Les pédiatres allemands exigent des règles strictes sur les réseaux sociaux, qualifiant les plateformes de « malades et stupides » pour la jeunesse
L'association allemande des pédiatres affirme que les réseaux sociaux rendent les jeunes « malades et stupides », accuse les parents de grave défaillance et exhorte le gouvernement à suivre l'exemple de la France en matière d'interdiction par âge des plateformes.
L'alarme des pédiatres
Le Berufsverband der Kinder- und Jugendärzte (BVKJ), l'association professionnelle allemande des pédiatres, exige des règles juridiques plus strictes pour les plateformes en ligne comme TikTok et Facebook, invoquant ce qu'elle considère comme un préjudice avéré pour les jeunes utilisateurs. Jakob Maske, porte-parole fédéral du BVKJ et pédiatre à Berlin-Schöneberg depuis 30 ans, a déclaré au « Neue Osnabrücker Zeitung » dans un entretien publié samedi que les conséquences de l'utilisation des réseaux sociaux chez les enfants deviennent de plus en plus visibles dans sa pratique quotidienne. Il a indiqué que les cas d'utilisation risquée des écrans augmentent régulièrement et que le gouvernement fédéral et le ministre de la Santé Carsten Linnemann (CDU) doivent enfin agir.
Que les réseaux sociaux rendent les jeunes malades et stupides est prouvé depuis longtemps.
Le BVKJ est désormais ouvert à une interdiction des réseaux sociaux pour les enfants jusqu'à environ 14 ans, a déclaré Maske, à condition que les restrictions d'âge ne puissent être contournées par les utilisateurs. Il a cité l'Angleterre comme exemple d'un pays qui a fixé des conditions nationales pour les plateformes, arguant que l'Allemagne a les moyens de faire de même. « Il est possible depuis longtemps de fixer des conditions nationales pour les plateformes », a-t-il déclaré.
Défaillance parentale
Maske a adressé de vives critiques aux parents, les accusant de ne pas fixer de limites à l'utilisation des écrans. Il a déclaré que les parents doivent fixer des limites et servir eux-mêmes de modèles, mais que cela arrive beaucoup trop rarement : soit ils n'essaient pas, soit ils échouent lorsqu'ils tentent d'imposer des règles. Il a décrit voir des parents et des enfants collés à leur smartphone dans sa salle d'attente, et a noté que même les tout-petits reçoivent des écouteurs et des tablettes pour les occuper. La directive des pédiatres, a-t-il dit, est « pas d'écran avant trois ans ».
Malheureusement, il y a une grave défaillance des parents en ce qui concerne les réseaux sociaux et l'utilisation des écrans.
Les enfants peuvent difficilement échapper à l'influence flagrante des plateformes, et il n'est presque plus possible pour les jeunes de se forger leur propre opinion libre.
Paysage réglementaire international
Le débat sur l'impact des réseaux sociaux sur les enfants se poursuit dans de nombreux pays depuis un certain temps. La France est devenue le premier pays de l'UE à adopter une interdiction des réseaux sociaux pour les enfants et adolescents de moins de 15 ans. Plusieurs autres États membres, dont l'Espagne, la Grèce et l'Autriche, prévoient de légiférer sur des restrictions similaires pour les mineurs jusqu'à un certain âge. En Allemagne, la ministre de la Famille Karin Prien (CDU) a annoncé son intention d'introduire une telle interdiction, une proposition qui reste vivement contestée. L'Australie, considérée comme un pionnier avec sa propre interdiction, a depuis reconnu des problèmes de mise en œuvre.

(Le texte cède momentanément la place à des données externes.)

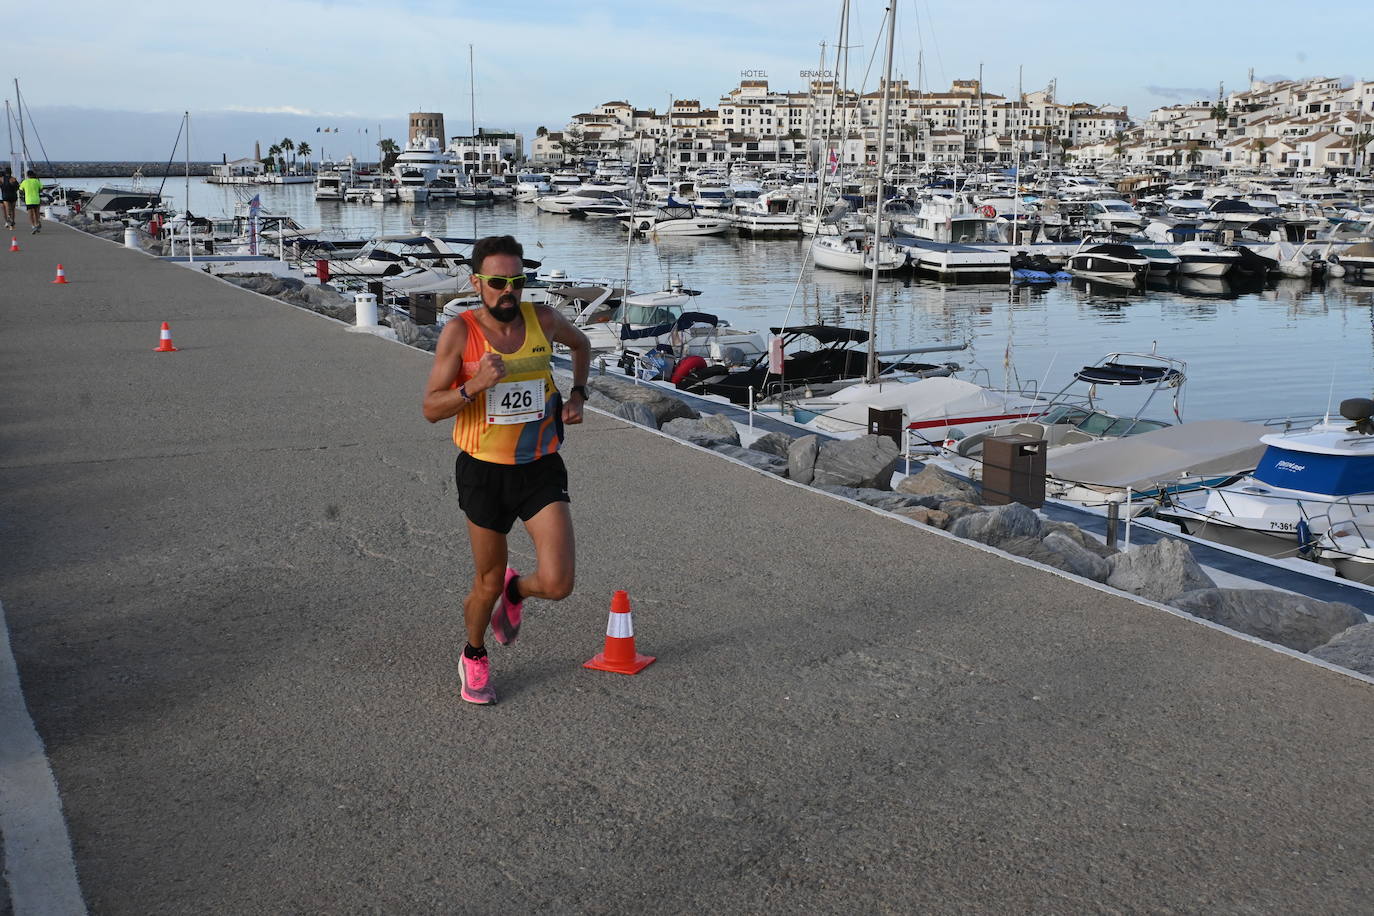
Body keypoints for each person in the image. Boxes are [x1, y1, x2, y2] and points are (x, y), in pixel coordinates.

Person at [422, 234, 592, 705]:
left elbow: (582, 345)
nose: (508, 292)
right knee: (486, 581)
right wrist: (475, 384)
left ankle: (519, 590)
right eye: (497, 282)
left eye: (516, 281)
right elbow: (431, 408)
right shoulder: (460, 332)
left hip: (539, 467)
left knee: (558, 583)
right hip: (484, 472)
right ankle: (473, 654)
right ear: (477, 283)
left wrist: (578, 394)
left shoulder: (543, 319)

Réductions en psychothérapie
Au-delà de la régulation des plateformes, Maske a lancé un appel au ministre de la Santé Linnemann pour qu'il annule les réductions prévues des services de psychothérapie. À partir du début de l'année prochaine, des réductions des thérapies de courte durée devraient allonger les délais d'attente pour les jeunes patients. Maske a déclaré que les adolescents souffrant de troubles mentaux attendent déjà environ trois quarts d'an pour un rendez-vous. Restreindre davantage les soins, a-t-il soutenu, va dans la mauvaise direction compte tenu du nombre élevé de cas.
Il s'agit de l'avenir de nos enfants et donc de notre société.